** RECORDS **
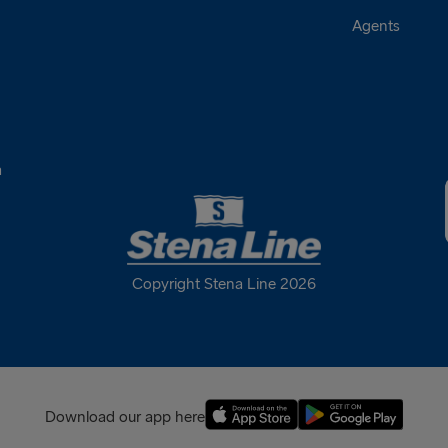
Agents
a
Copyright Stena Line 2026
Download our app here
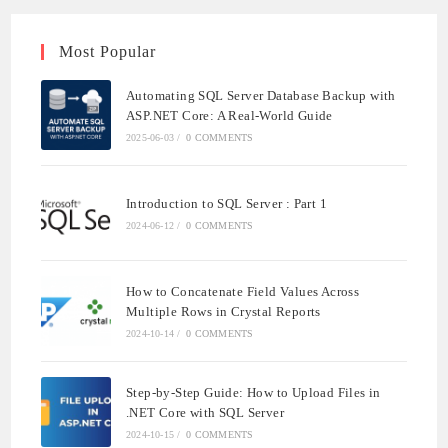
Most Popular
Automating SQL Server Database Backup with
ASP.NET Core: A Real-World Guide
2025-06-03
/
0 COMMENTS
Introduction to SQL Server : Part 1
2024-06-12
/
0 COMMENTS
How to Concatenate Field Values Across
Multiple Rows in Crystal Reports
2024-10-14
/
0 COMMENTS
Step-by-Step Guide: How to Upload Files in
.NET Core with SQL Server
2024-10-15
/
0 COMMENTS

** WHAT THE TASK REQUIRES **
Copy the text from all the items above word for word, line for line, leaving out the pictures.

** ANSWER TO THIS EXERCISE **
Agents
a
Copyright Stena Line 2026
Download our app here
Most Popular
Automating SQL Server Database Backup with
ASP.NET Core: A Real-World Guide
2025-06-03
/
0 COMMENTS
Introduction to SQL Server : Part 1
2024-06-12
/
0 COMMENTS
How to Concatenate Field Values Across
Multiple Rows in Crystal Reports
2024-10-14
/
0 COMMENTS
Step-by-Step Guide: How to Upload Files in
.NET Core with SQL Server
2024-10-15
/
0 COMMENTS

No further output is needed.